出典本文:
<<<<
障害基礎年金と障害厚生年金とは

障害基礎年金・障害厚生年金について

障害年金は、病気やけがで日常生活や仕事がむずかしくなったときに生活を支える制度です。 全国民が対象となる障害基礎年金と、会社員・公務員などが加入する障害厚生年金の二つで成り立っています。 どちらに該当するかは「初診日の加入制度」と「障害の程度」で判断されます。

まずおさえておきたいポイント

対象初診日に加入していた年金制度(国民年金/厚生年金)と、障害等級(1〜3級・障害手当金)で決まります。
等級の考え方日常生活や労働の制限がどの程度あるかを基準に認定されます。
(例:1級=常に介助を要する、2級=日常生活が著しく制限される等)
支給開始原則として「障害認定日」または「事後重症請求」の請求月の翌月から。
納付要件初診日の前日において直近1年の未納がない、または20歳以降の加入期間のうち3分の2以上が納付・免除等で充足している必要があります。

障害基礎年金(令和7年度)全国民共通

障害基礎年金は、自営業・学生・専業主婦(夫)などを含むすべての人が対象です。 障害の程度に応じて1級または2級が認定され、子どもがいる場合には「子の加算」がつきます。

等級年額月額の目安補足
1級 1,039,625円 約86,635円 2級の1.25倍。
(昭和31年4月1日以前生まれは 1,036,625円)
2級 831,700円 約69,308円 (昭和31年4月1日以前生まれは 829,300円)
子の加算 第1子・第2子:各239,300円(約19,941円/月)
第3子以降:各79,800円(約6,650円/月)
※18歳到達年度末まで、または20歳未満で1・2級障害の子が対象

2025年度は全体で1.9%の引上げが行われました。
>>>>
表示資料:
<<<<
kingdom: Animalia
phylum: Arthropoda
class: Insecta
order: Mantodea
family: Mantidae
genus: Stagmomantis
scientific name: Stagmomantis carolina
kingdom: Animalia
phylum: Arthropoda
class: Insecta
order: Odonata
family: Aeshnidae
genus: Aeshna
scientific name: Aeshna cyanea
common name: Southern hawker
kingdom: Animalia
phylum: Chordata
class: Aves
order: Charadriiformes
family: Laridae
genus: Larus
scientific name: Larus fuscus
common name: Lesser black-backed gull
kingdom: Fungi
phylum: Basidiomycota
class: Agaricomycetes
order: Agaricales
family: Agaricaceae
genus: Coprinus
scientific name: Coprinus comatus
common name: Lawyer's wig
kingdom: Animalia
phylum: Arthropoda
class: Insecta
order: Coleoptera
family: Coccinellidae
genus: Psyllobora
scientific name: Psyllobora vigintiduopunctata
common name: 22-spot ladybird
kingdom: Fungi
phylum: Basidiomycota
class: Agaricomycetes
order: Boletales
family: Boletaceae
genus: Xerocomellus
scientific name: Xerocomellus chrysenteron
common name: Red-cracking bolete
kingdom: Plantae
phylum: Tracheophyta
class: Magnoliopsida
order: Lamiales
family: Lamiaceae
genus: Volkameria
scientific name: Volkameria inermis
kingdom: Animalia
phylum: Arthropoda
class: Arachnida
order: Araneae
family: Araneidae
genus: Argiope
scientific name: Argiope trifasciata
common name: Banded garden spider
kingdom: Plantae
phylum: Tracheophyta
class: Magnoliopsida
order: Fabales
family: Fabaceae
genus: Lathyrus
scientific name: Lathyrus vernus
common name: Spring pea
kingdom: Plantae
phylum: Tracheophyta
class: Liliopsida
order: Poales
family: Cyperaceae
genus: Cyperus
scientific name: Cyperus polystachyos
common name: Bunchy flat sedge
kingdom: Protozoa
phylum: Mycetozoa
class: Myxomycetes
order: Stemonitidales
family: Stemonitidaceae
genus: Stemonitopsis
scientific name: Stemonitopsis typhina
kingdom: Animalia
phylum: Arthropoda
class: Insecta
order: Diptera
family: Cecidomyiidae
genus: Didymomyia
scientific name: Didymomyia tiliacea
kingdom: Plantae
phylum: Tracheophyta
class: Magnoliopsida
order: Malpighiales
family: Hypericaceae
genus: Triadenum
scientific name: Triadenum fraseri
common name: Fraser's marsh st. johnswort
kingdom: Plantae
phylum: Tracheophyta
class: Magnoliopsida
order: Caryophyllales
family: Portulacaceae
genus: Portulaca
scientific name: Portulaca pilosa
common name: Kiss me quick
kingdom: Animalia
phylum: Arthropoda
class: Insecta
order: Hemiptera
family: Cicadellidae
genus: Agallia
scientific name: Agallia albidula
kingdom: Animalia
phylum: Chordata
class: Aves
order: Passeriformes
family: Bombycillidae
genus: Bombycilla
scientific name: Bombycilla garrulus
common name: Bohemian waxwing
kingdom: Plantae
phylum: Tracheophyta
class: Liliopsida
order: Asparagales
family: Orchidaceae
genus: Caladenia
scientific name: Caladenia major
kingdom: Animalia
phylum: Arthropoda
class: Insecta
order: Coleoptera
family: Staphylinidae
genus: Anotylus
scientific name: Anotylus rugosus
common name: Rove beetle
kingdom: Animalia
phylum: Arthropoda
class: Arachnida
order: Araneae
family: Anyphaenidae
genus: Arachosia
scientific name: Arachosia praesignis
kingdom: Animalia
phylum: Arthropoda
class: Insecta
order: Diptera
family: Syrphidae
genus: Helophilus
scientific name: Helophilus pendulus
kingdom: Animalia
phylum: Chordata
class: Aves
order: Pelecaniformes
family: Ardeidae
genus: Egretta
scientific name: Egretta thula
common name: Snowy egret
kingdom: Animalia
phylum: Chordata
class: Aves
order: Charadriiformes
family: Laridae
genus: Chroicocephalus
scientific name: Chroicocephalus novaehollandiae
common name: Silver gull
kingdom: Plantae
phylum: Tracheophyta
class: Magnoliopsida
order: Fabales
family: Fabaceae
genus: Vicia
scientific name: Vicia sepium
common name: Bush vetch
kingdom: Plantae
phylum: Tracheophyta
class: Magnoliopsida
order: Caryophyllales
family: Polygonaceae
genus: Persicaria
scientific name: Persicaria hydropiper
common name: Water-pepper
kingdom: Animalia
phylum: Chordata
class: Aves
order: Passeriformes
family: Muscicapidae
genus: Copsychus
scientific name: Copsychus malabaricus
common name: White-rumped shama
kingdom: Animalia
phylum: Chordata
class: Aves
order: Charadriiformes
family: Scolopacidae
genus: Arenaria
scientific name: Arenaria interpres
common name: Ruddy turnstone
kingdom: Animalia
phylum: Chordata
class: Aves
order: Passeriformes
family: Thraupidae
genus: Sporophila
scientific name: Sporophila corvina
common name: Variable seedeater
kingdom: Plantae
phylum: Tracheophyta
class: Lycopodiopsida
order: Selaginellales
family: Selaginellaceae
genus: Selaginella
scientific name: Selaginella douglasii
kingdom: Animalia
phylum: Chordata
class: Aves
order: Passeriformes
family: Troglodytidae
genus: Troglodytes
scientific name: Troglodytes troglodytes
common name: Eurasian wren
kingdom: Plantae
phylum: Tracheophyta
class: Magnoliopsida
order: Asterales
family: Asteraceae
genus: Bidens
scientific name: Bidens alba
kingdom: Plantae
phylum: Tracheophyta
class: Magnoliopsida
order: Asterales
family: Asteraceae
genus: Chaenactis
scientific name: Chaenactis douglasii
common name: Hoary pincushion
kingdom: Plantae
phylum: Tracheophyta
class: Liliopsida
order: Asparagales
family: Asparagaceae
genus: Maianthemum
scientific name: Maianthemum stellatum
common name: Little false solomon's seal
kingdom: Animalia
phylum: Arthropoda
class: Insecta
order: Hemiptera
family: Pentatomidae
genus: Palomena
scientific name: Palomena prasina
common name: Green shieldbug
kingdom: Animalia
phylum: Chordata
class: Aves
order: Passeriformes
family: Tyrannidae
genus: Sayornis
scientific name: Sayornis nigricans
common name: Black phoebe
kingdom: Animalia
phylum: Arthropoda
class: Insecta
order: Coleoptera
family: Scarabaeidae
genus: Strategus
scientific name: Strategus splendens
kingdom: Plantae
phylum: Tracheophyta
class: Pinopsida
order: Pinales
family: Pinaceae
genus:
>>>>
作業指示:
- 1) 障害年金の本文によると、2025年度は全体で何%の引上げが行われましたか?
- 2) 障害年金の本文のうち、「2級 831,700円 約69,308円」で始まり「2025年度は全体で1.9%の引上げが行われました。」まで続く部分を、そのまま書き写してください。
これらの記録は別の出典から取られたものです。

解答:
- 1) 全体で1.9%の引上げが行われました。

- 2)
2級 831,700円 約69,308円 (昭和31年4月1日以前生まれは 829,300円)
子の加算 第1子・第2子:各239,300円(約19,941円/月)
第3子以降:各79,800円(約6,650円/月)
※18歳到達年度末まで、または20歳未満で1・2級障害の子が対象

2025年度は全体で1.9%の引上げが行われました。